- Text segment
Donald Macleod follows the dramatic thread running through Gabriel Fauré's musical output. Today, a failed collaboration; a professorship; and Fauré makes his mark in London.
A 25,000-franc commission to create a music drama for the inauguration of a wealthy heiress's magnificent new music room, with one of the century's most celebrated poets as your librettist - what could possibly go wrong? In the event, the project barely got off the starting-blocks. Despite the good offices of the Princesse de Polignac - a.k.a. Winnaretta Singer, heiress to the sewing-machine fortune - Fauré couldn't even agree on a subject with the eminent but ailing Paul Verlaine. So no collaboration, but Fauré did go on to set some of Verlaine's poetry to music - his song-cycle La bonne chanson, which charts the course of a perfect, immutable love, being a marvellous example. Love of the doomed, catastrophic kind was the subject-matter of Maurice Maeterlinck's play Pelléas et Mélisande, and it drew from Fauré some of his most touching music, commissioned for a London production in 1898.

- Task requirements
(a) Reproduce the Fauré passage word for word, from "Donald Macleod follows" to "mark in London.", inclusive.
(b) According to the Fauré passage, what is the name of Fauré's song cycle set to Verlaine's poetry?

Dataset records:
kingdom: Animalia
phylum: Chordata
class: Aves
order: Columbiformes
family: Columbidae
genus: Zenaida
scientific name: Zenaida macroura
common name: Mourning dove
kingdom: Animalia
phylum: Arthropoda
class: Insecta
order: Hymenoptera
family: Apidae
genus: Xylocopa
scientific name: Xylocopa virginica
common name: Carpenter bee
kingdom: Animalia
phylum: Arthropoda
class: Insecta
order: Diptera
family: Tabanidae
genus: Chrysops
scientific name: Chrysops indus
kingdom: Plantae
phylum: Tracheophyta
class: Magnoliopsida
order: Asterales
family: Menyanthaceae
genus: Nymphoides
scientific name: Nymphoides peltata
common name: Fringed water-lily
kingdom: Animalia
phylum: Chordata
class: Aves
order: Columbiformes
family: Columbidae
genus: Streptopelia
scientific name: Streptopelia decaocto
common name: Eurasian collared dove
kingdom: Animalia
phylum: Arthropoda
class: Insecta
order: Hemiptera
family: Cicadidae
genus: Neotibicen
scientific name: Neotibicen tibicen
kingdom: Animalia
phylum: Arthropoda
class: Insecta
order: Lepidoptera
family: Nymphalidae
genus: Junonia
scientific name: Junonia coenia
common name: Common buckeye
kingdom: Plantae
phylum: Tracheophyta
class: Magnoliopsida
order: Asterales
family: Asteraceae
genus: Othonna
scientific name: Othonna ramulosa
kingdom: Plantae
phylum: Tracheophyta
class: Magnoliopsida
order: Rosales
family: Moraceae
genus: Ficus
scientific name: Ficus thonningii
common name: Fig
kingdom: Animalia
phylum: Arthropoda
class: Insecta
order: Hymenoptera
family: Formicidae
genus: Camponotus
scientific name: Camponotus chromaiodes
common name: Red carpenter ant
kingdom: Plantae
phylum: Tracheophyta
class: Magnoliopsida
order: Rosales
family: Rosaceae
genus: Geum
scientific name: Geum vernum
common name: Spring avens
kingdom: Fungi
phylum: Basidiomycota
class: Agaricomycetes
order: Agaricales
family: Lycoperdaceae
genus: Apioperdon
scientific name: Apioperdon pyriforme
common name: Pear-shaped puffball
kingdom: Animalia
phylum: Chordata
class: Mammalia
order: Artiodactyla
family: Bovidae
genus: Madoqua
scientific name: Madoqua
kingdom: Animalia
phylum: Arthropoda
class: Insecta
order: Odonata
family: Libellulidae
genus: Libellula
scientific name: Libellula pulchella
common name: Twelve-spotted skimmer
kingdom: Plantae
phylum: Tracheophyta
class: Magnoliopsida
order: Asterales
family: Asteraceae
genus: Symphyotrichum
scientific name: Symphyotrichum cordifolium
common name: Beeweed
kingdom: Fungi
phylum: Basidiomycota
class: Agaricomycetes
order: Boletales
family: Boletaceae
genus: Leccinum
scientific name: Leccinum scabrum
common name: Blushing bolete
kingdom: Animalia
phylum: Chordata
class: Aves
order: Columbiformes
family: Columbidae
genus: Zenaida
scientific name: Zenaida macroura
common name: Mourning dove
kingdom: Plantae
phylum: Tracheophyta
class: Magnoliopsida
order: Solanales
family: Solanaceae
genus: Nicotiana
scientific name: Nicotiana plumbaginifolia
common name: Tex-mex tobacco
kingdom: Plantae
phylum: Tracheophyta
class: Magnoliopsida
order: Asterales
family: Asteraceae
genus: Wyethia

- The replies
(a)
Donald Macleod follows the dramatic thread running through Gabriel Fauré's musical output. Today, a failed collaboration; a professorship; and Fauré makes his mark in London.

(b) La bonne chanson